Bacterial bioluminescence is very sensitive to cerulenin, a fungal antibiotic which is known to inhibit fatty acid synthesis. When Vibrio harveyi cells pretreated with cerulenin were incubated with [3H]myristic acid in vivo, acylation of the 57-kilodalton reductase subunit of the luminescence-specific fatty acid reductase complex was specifically inhibited. In contrast, in vitro acylation of both the synthetase and transferase subunits, as well as the activities of luciferase, transferase, and aldehyde dehydrogenase, were not adversely affected by cerulenin. Light emission of wild-type V. harveyi was 20-fold less sensitive to cerulenin at low concentrations (10 micrograms/ml) than that of the dark mutant strain M17, which requires exogenous myristic acid for luminescence because of a defective transferase subunit. The sensitivity of myristic acid-stimulated luminescence in the mutant strain M17 exceeded that of phospholipid synthesis from [14C]acetate, whereas uptake and incorporation of exogenous [14C]myristic acid into phospholipids was increased by cerulenin. The reductase subunit could be labeled by incubating M17 cells with [3H]tetrahydrocerulenin; this labeling was prevented by preincubation with either unlabeled cerulenin or myristic acid. Labeling of the reductase subunit with [3H]tetrahydrocerulenin was also noted in an aldehyde-stimulated mutant (A16) but not in wild-type cells or in another aldehyde-stimulated mutant (M42) in which [3H]myristoyl turnover at the reductase subunit was found to be defective. These results indicate that (i) cerulenin specifically and covalently inhibits the reductase component of aldehyde synthesis, (ii) this enzyme is partially protected from cerulenin inhibition in the wild-type strain in vivo, and (iii) two dark mutants which exhibit similar luminescence phenotypes (mutants A16 and M42) are blocked at different stages of fatty acid reduction.

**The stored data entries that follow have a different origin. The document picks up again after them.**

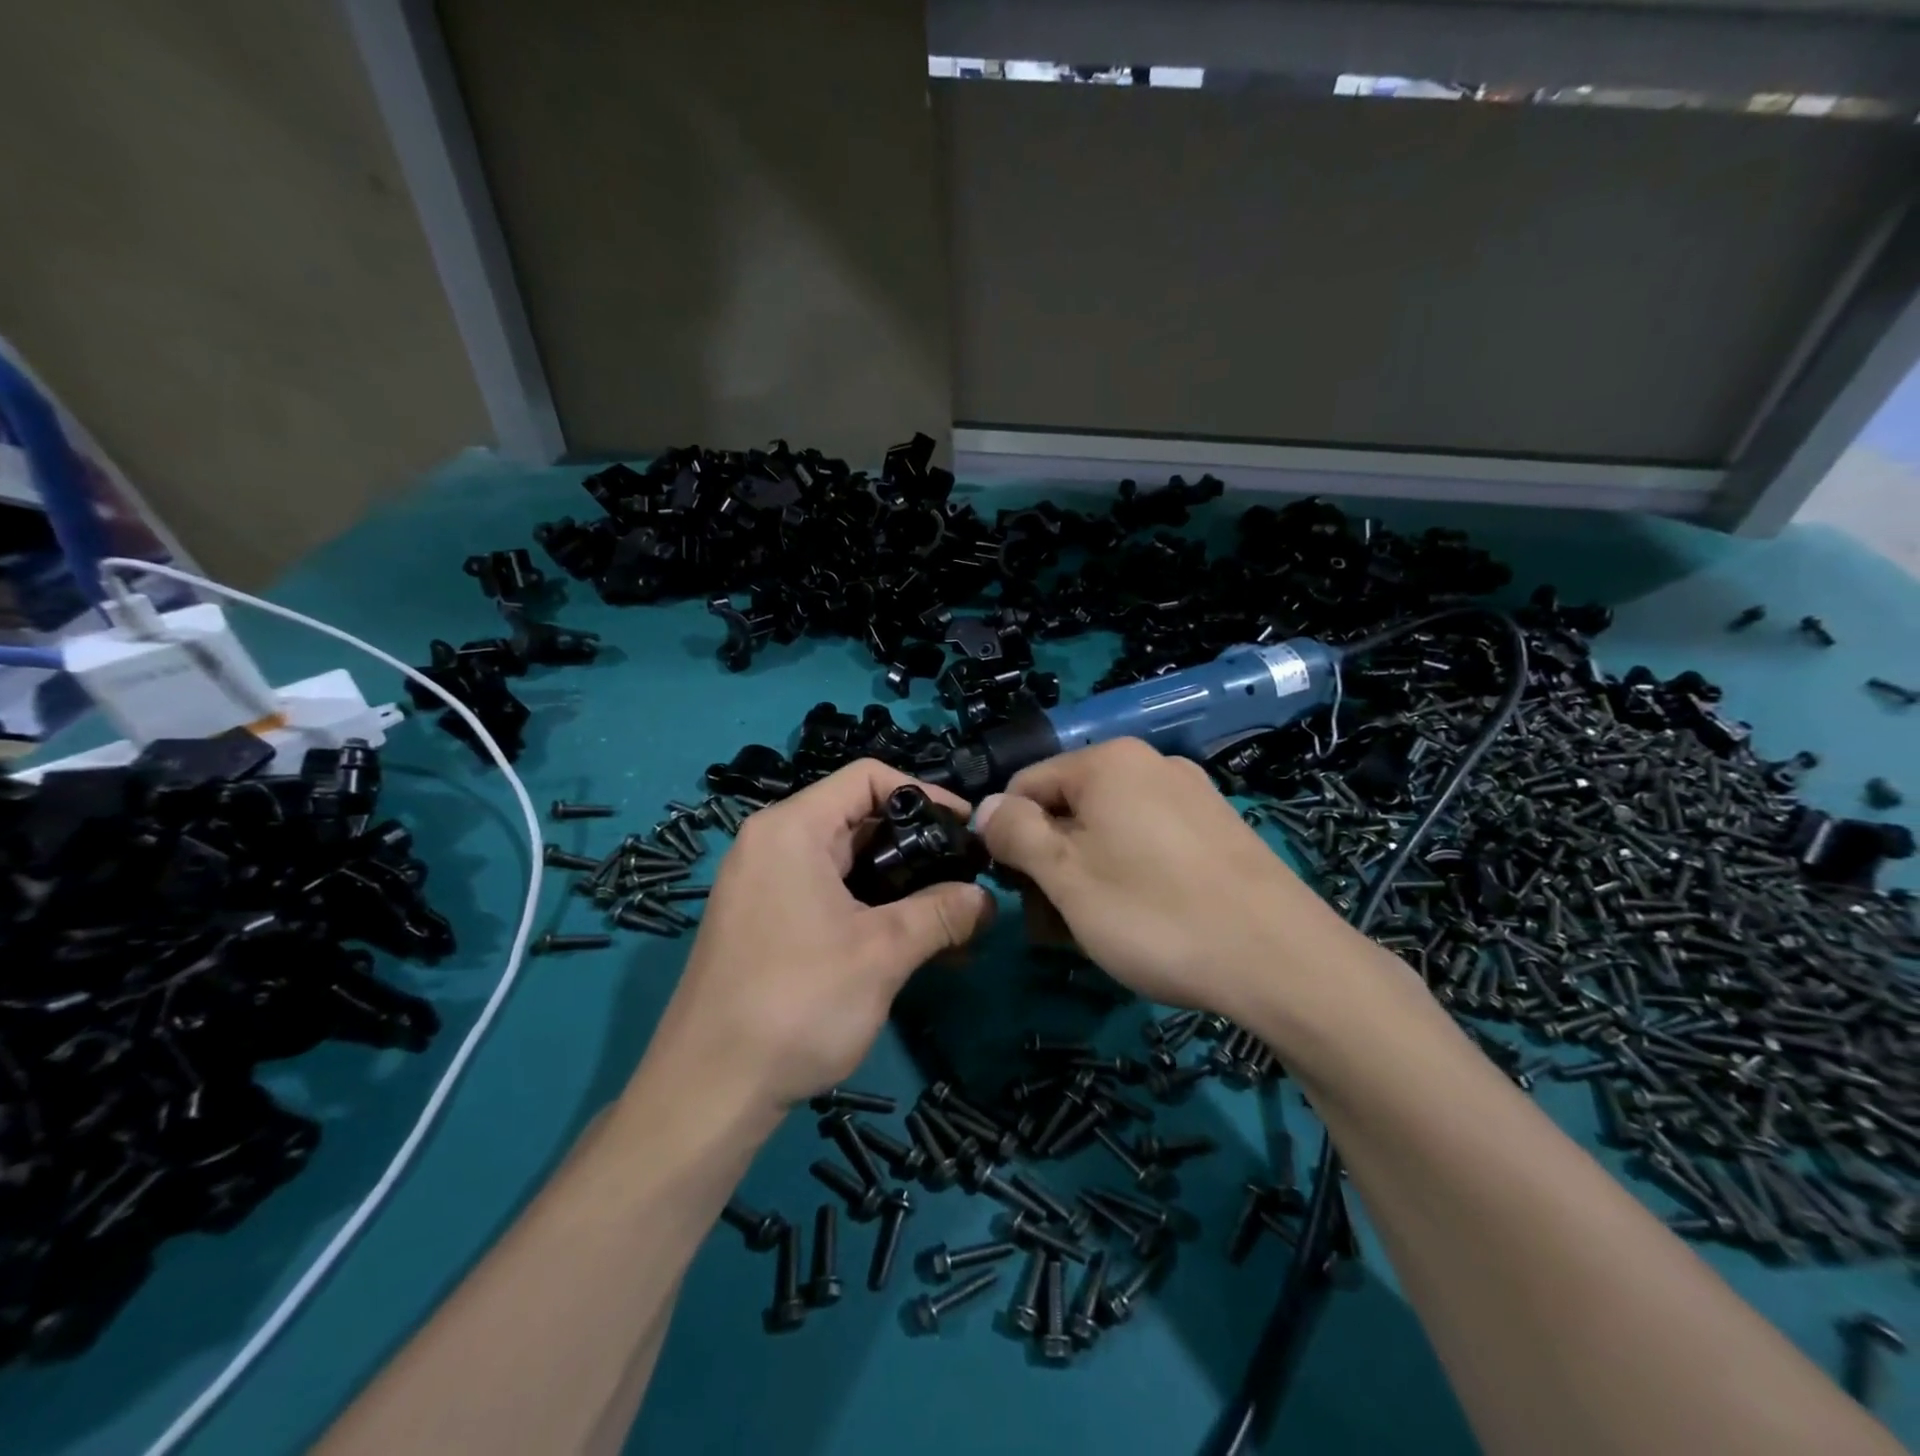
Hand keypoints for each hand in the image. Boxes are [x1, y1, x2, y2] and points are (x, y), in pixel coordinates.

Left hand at [652, 760, 995, 1112]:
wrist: (707, 1092)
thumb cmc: (797, 1003)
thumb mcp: (883, 953)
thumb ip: (941, 914)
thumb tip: (989, 898)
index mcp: (792, 828)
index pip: (868, 777)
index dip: (925, 793)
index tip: (967, 830)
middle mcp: (772, 844)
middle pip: (859, 820)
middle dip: (918, 848)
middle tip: (967, 880)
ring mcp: (763, 885)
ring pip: (846, 864)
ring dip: (900, 888)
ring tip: (950, 922)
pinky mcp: (763, 922)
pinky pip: (827, 896)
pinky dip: (869, 911)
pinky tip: (909, 947)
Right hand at [975, 738, 1342, 1021]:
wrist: (1282, 961)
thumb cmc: (1155, 914)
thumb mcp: (1065, 876)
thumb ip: (1015, 833)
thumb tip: (985, 807)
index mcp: (1108, 761)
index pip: (1024, 785)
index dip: (1008, 839)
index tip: (1017, 894)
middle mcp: (1150, 764)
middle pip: (1068, 808)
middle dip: (1049, 864)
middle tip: (1053, 927)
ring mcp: (1191, 796)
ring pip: (1108, 831)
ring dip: (1085, 877)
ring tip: (1094, 933)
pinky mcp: (1218, 830)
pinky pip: (1149, 843)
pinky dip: (1129, 876)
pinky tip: (1141, 922)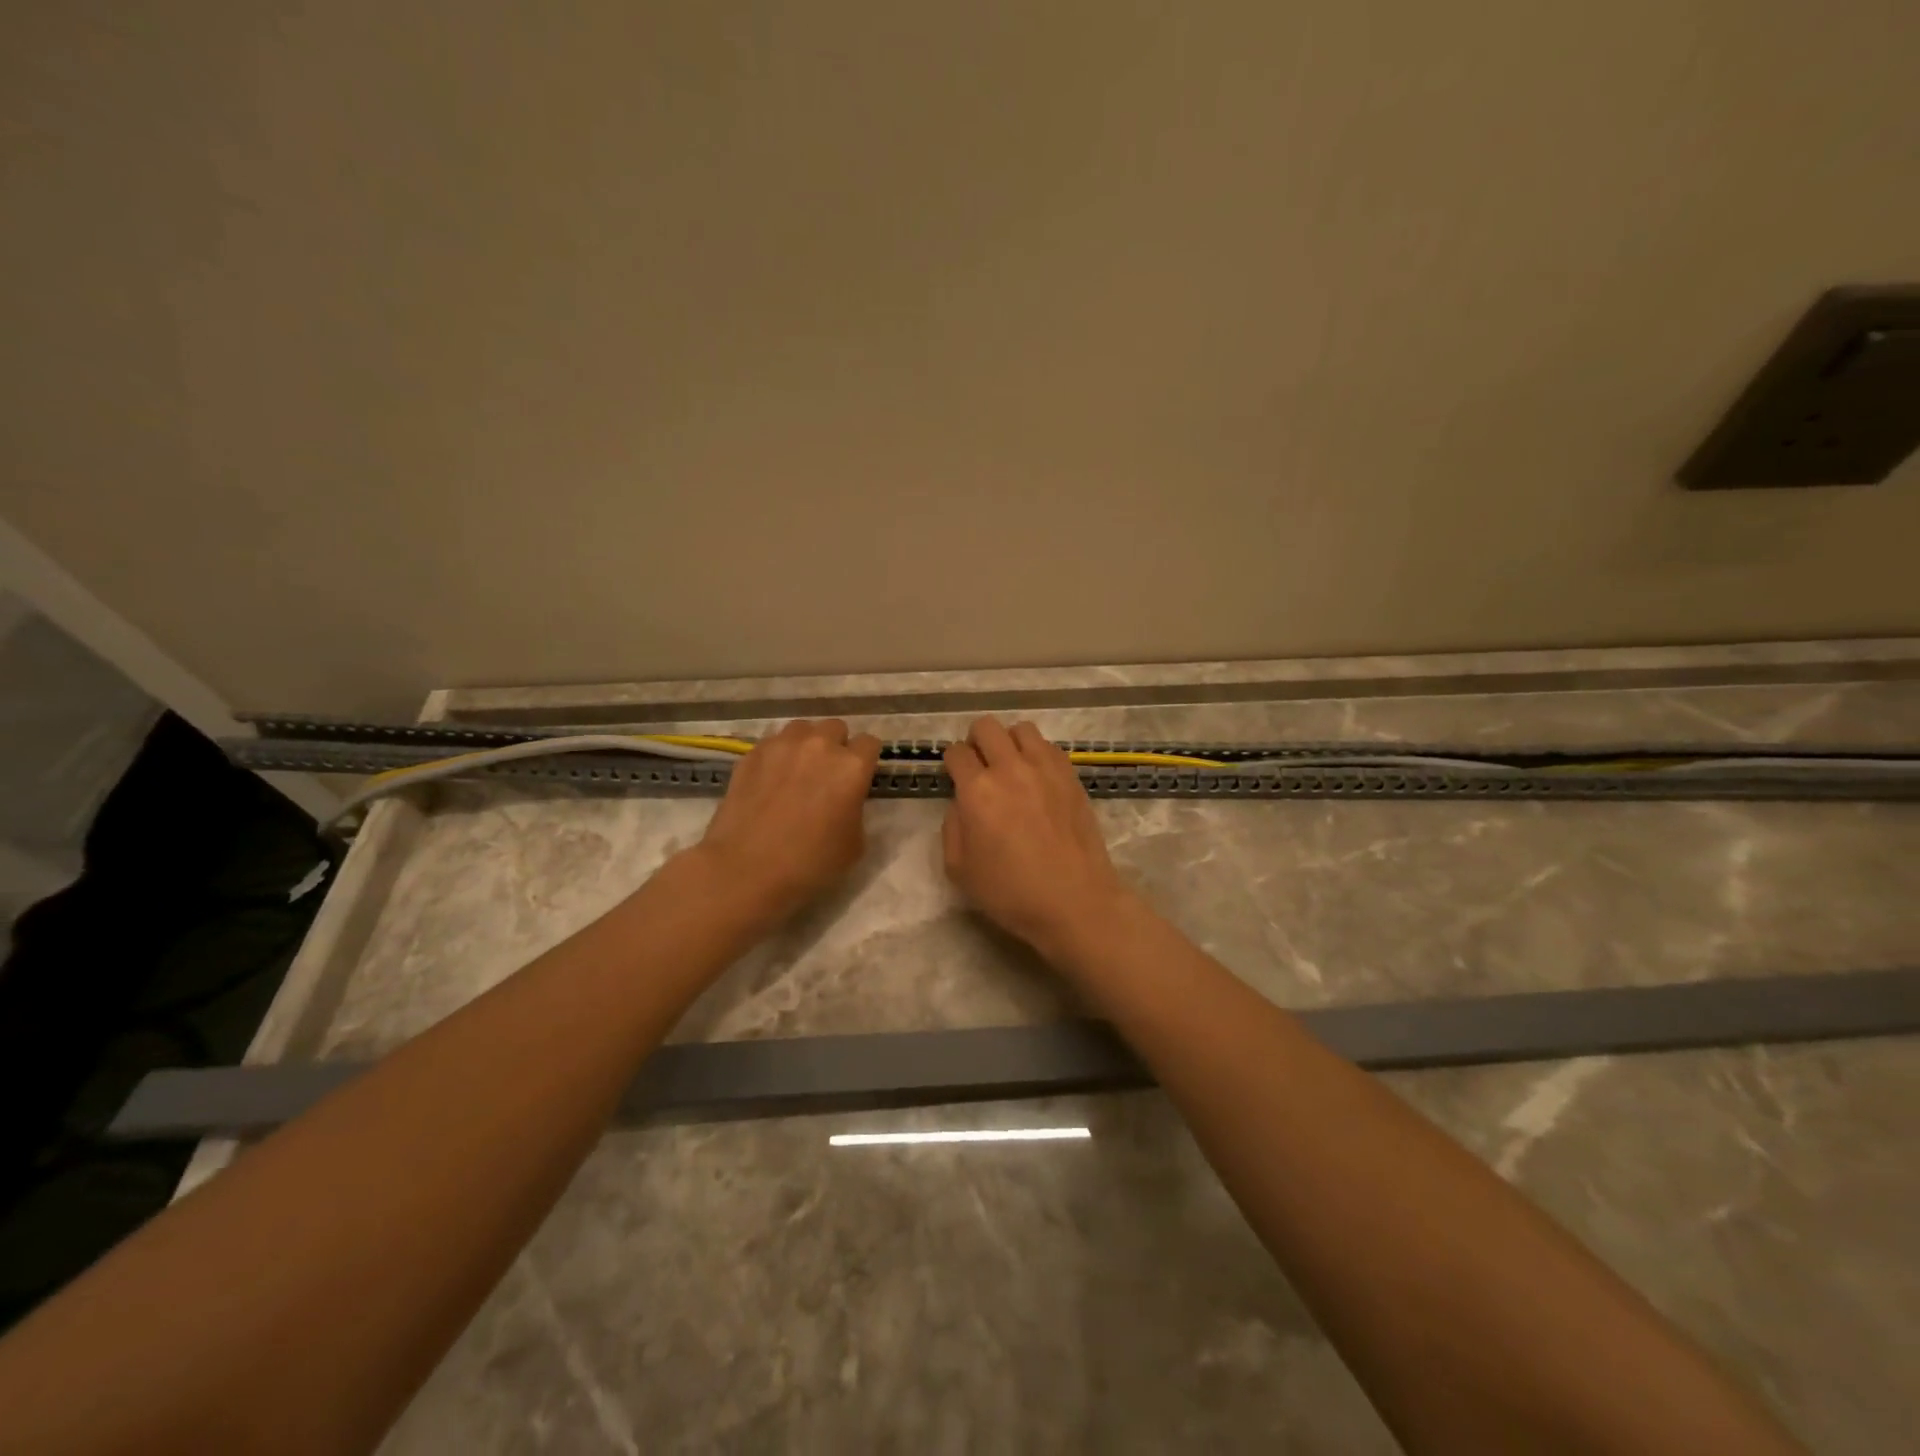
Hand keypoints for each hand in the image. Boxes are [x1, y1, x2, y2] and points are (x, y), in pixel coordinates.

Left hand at [695, 719, 881, 923]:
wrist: (747, 869)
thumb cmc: (810, 863)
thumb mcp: (854, 845)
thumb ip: (856, 811)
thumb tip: (846, 801)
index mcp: (852, 767)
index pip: (870, 743)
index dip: (866, 760)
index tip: (859, 777)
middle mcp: (819, 745)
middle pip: (836, 728)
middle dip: (837, 746)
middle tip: (828, 774)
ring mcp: (781, 745)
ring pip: (802, 729)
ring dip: (806, 744)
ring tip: (798, 770)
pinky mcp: (751, 754)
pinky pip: (772, 743)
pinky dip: (777, 755)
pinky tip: (770, 780)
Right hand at [942, 718, 1133, 961]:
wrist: (1075, 900)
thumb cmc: (1011, 892)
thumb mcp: (960, 868)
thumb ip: (952, 826)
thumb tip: (962, 803)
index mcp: (978, 791)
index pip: (956, 753)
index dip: (952, 764)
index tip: (956, 778)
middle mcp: (1010, 769)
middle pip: (986, 727)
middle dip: (976, 742)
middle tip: (980, 767)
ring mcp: (1045, 768)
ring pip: (1021, 729)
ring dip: (1009, 742)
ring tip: (1011, 767)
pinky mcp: (1071, 775)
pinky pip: (1048, 746)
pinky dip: (1037, 754)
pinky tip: (1037, 779)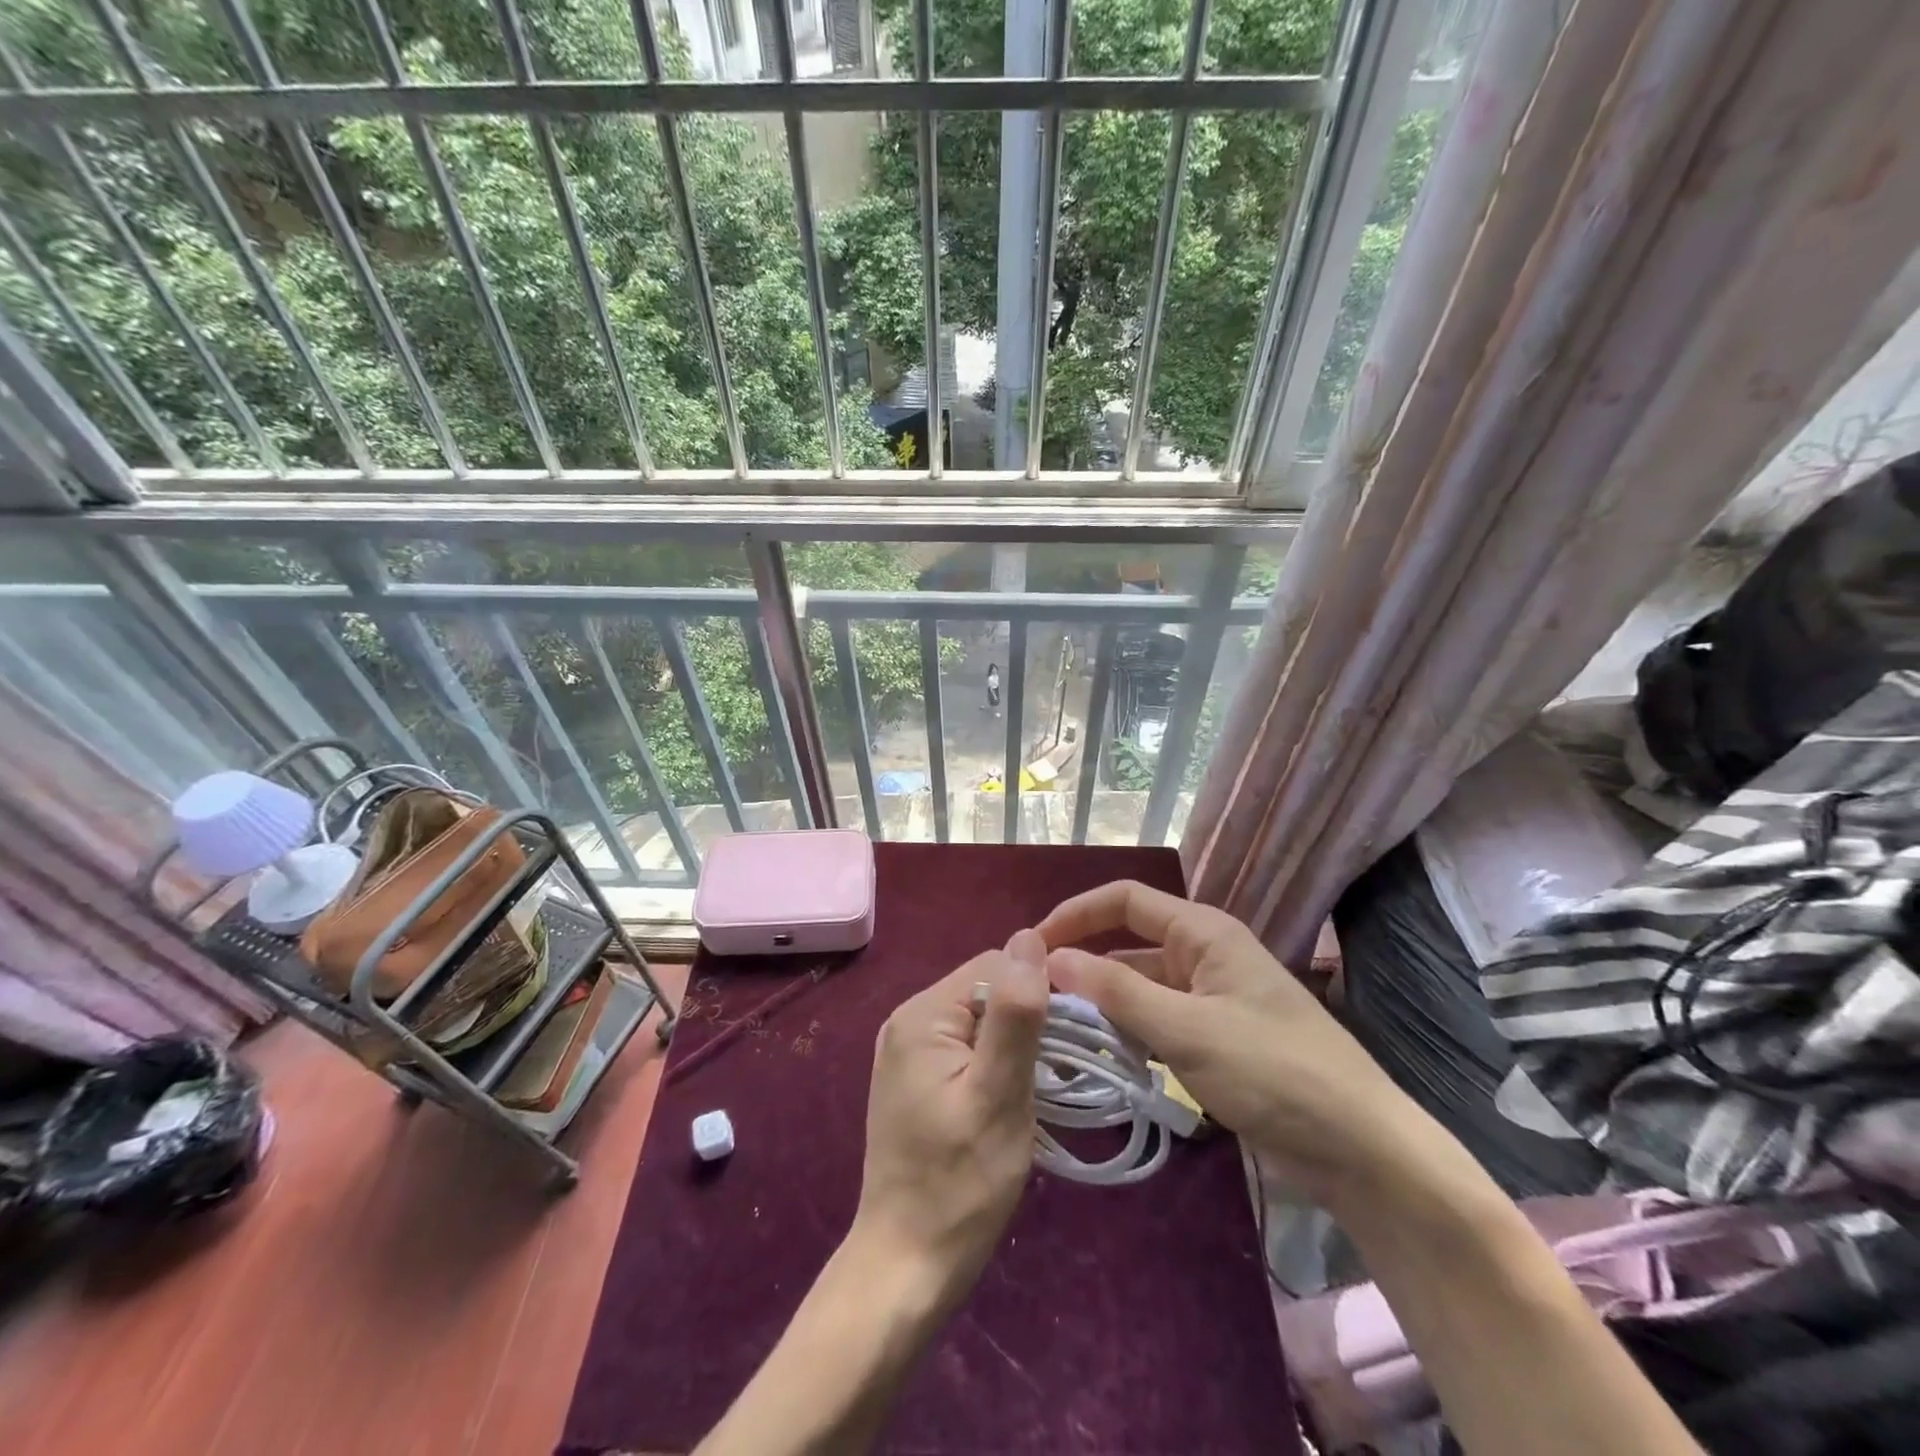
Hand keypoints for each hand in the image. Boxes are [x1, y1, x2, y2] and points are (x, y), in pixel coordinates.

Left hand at [850, 929, 1049, 1308]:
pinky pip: (968, 1047)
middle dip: (1028, 1019)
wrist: (906, 1266)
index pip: (995, 965)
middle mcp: (909, 1020)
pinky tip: (1013, 1097)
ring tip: (1041, 1088)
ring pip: (982, 1020)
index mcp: (922, 1014)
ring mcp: (909, 1051)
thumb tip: (1029, 937)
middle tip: (1058, 1072)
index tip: (1072, 1036)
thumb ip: (1015, 1014)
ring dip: (1017, 1044)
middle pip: (987, 990)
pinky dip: (998, 1063)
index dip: (1039, 990)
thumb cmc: (959, 1183)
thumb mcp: (998, 1094)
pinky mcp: (918, 1079)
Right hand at [1038, 880, 1427, 1208]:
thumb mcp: (1187, 1029)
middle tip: (1036, 998)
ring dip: (1103, 1004)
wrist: (1360, 1151)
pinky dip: (1127, 1032)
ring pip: (1139, 986)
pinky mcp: (1214, 1038)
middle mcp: (1203, 954)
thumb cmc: (1274, 1072)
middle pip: (1128, 944)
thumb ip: (1116, 991)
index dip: (1076, 913)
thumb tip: (1051, 957)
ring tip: (1056, 1031)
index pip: (1124, 900)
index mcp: (1203, 932)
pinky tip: (1099, 1058)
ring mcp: (1209, 998)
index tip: (1032, 946)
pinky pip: (1156, 1021)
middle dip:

Lux C, D and E genes of the Vibrio fischeri luminescence operon code for the reductase, transferase, and synthetase enzymes involved in aldehyde biosynthesis

The lux C, D, and E genes of the Vibrio fischeri luminescence operon code for three polypeptides of 54, 33, and 42 kDa, respectively, which are required for synthesis of the aldehyde substrate for the luminescent reaction. These polypeptides have been identified in V. fischeri and V. harveyi as well as in recombinant E. coli harboring the cloned genes by specific acylation with [3H]fatty acid, showing that they are components of a fatty acid reductase system with reductase, synthetase and transferase activities. By using glycerol in the assay and/or extraction buffer and decreasing the reducing agent, the levels of the acylation of the 54 and 42 kDa polypeptides have been greatly increased. As a consequence, it was possible to demonstrate that the 54 kDa polypeptide coded by the lux C gene has reductase activity. In a subclone missing the lux E gene, the 42 kDa polypeptide was missing and the 54 kDa polypeptide could not be acylated in vitro with tetradecanoic acid (+ATP) and only to a low level in vivo indicating that the synthetase enzyme, responsible for fatty acid activation, is coded by the lux E gene. In vitro acylation with tetradecanoyl CoA of the 33 kDa polypeptide coupled with the specific cleavage of acyl-ACP only in E. coli extracts transformed with DNA containing the lux D gene, demonstrated that the lux D gene coded for the transferase enzyme.